### SOURCE EXTRACT

Balance, Stick-to-It-iveness, and Planning with Dr. Preston Cherry

Dr. Russell Strickland [00:21:35]

It goes back to so. The dissertation process actually started in the Middle Ages, and back then the way they taught was through this master apprentice relationship where somebody would work at the foot of the master for a number of years, starting off by sweeping the stalls or whatever, but working up to doing the master’s work under some supervision until eventually they were doing it without supervision. They would create this masterpiece and they would be told, OK, now you can go into the trade, into the guild. You are able to go out on your own, make your own way, and you’re no longer an apprentice. Same thing actually happens in the dissertation process. That is your masterpiece, so to speak. You’re going out there saying, look, I can do this. I can do this myself. And if it looks like the right sort of thing, then they’re going to approve it and tell you you can go out and they’ll start doing that on your own without supervision. And so you touched on another very important point where you’re talking about passions. And, listen, if you’re if your goal is to graduate as soon as possible, you need to be strategic about everything in the dissertation process. And that starts with your topic and how you’re going to set things up. You want to make sure that it’s not some sort of exploration because you never know what you’re going to get when you explore. You never know when you’re done. If you’re exploring, you want to have something that has a specified beginning, middle and end so that you can actually get through it. And that’s that’s strategic. You have to make sure you’re thinking about that ahead of time because so many people will fall into kind of following their passions. And then you become all emotionally involved and entrenched and and intractable instead of being ready to compromise. And when your committee says do it this way, you just say, yes, I’ll do it that way.

######

EXERCISE DETAILS. Reproduce the dissertation-process transcript above word for word, from its title line through the final sentence.

### GIVEN ENTRIES

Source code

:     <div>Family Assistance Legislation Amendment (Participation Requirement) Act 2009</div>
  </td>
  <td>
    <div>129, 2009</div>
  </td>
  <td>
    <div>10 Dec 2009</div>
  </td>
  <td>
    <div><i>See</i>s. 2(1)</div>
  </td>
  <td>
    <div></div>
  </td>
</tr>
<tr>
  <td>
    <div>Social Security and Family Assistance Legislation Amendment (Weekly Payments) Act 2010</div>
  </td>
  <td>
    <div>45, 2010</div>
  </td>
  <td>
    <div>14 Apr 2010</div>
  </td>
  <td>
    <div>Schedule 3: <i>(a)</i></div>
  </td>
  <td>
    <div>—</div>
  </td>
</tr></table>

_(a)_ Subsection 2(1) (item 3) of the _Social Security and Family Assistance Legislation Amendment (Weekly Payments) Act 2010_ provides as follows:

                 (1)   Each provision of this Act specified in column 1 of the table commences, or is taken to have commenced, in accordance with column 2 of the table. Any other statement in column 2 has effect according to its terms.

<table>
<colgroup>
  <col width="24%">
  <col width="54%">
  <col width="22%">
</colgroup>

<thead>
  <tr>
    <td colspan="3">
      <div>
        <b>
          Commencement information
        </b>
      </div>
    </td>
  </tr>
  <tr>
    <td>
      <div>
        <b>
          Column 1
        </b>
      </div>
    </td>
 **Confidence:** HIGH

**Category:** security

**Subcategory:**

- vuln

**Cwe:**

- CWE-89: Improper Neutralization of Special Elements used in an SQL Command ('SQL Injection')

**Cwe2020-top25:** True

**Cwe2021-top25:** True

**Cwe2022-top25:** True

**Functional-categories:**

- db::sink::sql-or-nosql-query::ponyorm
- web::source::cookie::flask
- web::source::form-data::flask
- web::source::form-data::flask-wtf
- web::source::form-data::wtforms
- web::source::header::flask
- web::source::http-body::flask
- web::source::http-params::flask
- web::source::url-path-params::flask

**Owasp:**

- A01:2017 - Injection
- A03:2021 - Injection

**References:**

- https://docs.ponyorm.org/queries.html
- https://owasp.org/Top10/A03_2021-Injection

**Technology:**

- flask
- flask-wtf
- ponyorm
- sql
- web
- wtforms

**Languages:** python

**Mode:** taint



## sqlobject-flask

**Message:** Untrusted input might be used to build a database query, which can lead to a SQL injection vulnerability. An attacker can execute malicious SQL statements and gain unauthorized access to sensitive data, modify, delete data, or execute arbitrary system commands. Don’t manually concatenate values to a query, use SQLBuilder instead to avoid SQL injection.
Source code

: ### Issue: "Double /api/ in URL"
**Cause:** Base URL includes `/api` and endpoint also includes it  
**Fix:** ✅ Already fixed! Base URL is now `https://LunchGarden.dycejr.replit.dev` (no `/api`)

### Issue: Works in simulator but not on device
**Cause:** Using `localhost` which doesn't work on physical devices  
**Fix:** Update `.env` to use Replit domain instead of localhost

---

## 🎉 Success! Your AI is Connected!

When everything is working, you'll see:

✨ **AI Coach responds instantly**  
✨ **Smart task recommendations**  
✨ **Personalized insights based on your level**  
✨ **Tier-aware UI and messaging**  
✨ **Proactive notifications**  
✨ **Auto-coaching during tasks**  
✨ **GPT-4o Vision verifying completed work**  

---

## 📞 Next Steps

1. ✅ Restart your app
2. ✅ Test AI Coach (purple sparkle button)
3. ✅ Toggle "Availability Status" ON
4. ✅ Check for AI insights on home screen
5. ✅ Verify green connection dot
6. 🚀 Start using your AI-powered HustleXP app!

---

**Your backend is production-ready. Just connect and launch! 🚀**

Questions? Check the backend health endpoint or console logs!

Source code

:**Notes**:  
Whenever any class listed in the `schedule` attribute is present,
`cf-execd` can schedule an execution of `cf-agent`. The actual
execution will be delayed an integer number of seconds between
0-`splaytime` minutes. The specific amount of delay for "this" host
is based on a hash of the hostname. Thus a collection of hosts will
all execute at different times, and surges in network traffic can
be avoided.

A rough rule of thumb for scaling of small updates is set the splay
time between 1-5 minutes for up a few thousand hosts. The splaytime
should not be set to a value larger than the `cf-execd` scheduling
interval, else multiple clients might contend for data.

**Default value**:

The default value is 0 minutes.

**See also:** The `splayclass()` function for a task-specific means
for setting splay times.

######
### GIVEN ENTRIES

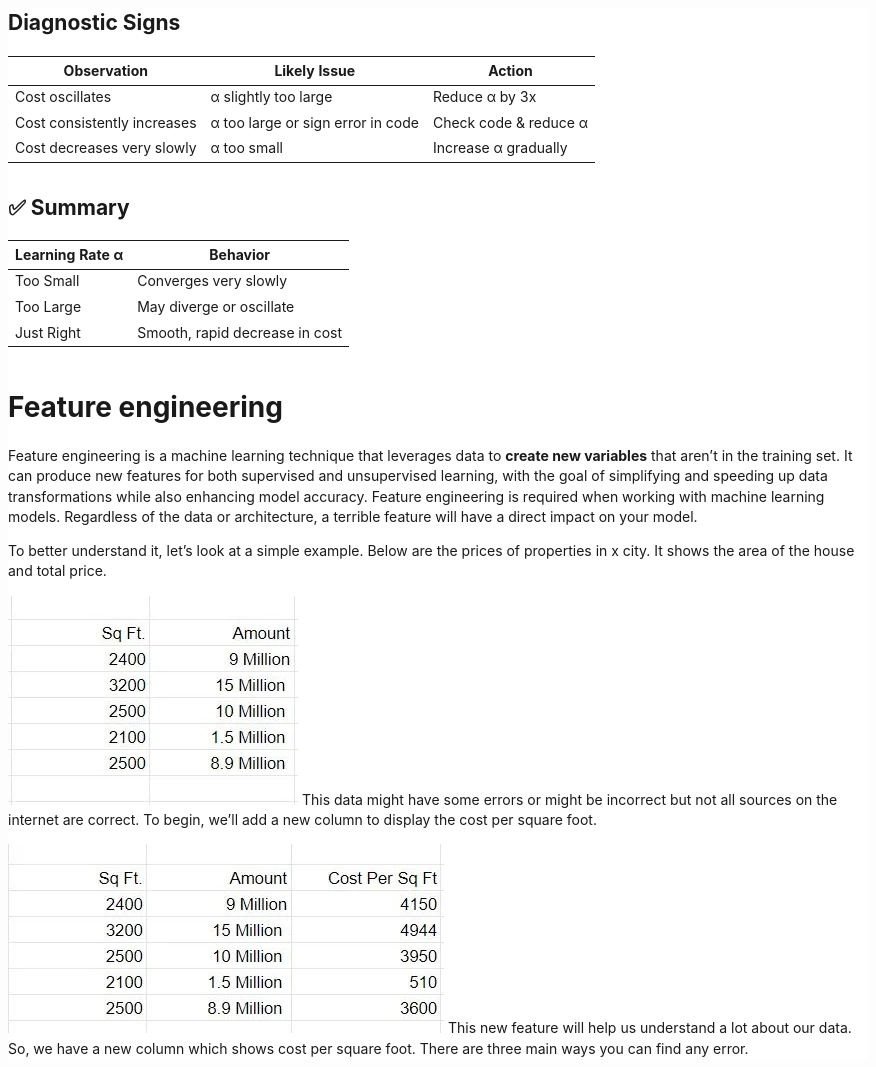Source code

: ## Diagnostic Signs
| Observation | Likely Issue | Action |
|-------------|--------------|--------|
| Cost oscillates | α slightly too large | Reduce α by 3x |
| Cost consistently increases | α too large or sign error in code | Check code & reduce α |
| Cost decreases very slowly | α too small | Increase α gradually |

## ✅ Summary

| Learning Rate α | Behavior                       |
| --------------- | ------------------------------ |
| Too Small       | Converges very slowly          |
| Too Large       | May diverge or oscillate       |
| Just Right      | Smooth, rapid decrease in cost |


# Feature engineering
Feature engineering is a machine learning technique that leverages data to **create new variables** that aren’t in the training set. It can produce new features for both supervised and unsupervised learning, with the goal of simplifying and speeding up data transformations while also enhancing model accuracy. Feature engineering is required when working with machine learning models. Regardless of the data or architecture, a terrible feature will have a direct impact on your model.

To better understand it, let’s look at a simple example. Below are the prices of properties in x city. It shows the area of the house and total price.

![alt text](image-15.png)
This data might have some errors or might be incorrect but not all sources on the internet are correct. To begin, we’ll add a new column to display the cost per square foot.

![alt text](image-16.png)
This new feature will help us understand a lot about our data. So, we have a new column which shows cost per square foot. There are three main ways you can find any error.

######

ANSWER TO THE EXERCISE.
Balance, Stick-to-It-iveness, and Planning with Dr. Preston Cherry

Dr. Russell Strickland [00:21:35]

It goes back to so. The dissertation process actually started in the Middle Ages, and back then the way they taught was through this master apprentice relationship where somebody would work at the foot of the master for a number of years, starting off by sweeping the stalls or whatever, but working up to doing the master’s work under some supervision until eventually they were doing it without supervision. They would create this masterpiece and they would be told, OK, now you can go into the trade, into the guild. You are able to go out on your own, make your own way, and you’re no longer an apprentice. Same thing actually happens in the dissertation process. That is your masterpiece, so to speak. You’re going out there saying, look, I can do this. I can do this myself. And if it looks like the right sort of thing, then they’re going to approve it and tell you you can go out and they’ll start doing that on your own without supervision. And so you touched on another very important point where you’re talking about passions. And, listen, if you’re if your goal is to graduate as soon as possible, you need to be strategic about everything in the dissertation process. And that starts with your topic and how you’re going to set things up. You want to make sure that it’s not some sort of exploration because you never know what you’re going to get when you explore. You never know when you’re done. If you’re exploring, you want to have something that has a specified beginning, middle and end so that you can actually get through it. And that’s that’s strategic. You have to make sure you’re thinking about that ahead of time because so many people will fall into kind of following their passions. And then you become all emotionally involved and entrenched and and intractable instead of being ready to compromise. And when your committee says do it this way, you just say, yes, I’ll do it that way.